_Directions for this task:_
Retype the lines of the listing below without any changes, from the line containing "The tape measure" up to and including the line containing "Ans: 13.43 kg".

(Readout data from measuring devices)
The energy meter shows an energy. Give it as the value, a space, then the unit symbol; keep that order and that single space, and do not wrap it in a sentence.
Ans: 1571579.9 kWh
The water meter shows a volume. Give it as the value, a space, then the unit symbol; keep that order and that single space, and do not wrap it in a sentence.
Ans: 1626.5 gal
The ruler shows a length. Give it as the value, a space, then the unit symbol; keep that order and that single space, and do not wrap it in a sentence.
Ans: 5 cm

==

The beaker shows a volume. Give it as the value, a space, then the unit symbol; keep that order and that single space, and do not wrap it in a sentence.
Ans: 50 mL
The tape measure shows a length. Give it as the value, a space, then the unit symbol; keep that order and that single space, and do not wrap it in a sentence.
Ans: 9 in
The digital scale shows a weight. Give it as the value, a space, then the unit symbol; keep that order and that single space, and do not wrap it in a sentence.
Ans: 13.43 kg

_Answer to this task:_
The tape measure shows a length. Give it as the value, a space, then the unit symbol; keep that order and that single space, and do not wrap it in a sentence.
Ans: 9 in
The digital scale shows a weight. Give it as the value, a space, then the unit symbol; keep that order and that single space, and do not wrap it in a sentence.
Ans: 13.43 kg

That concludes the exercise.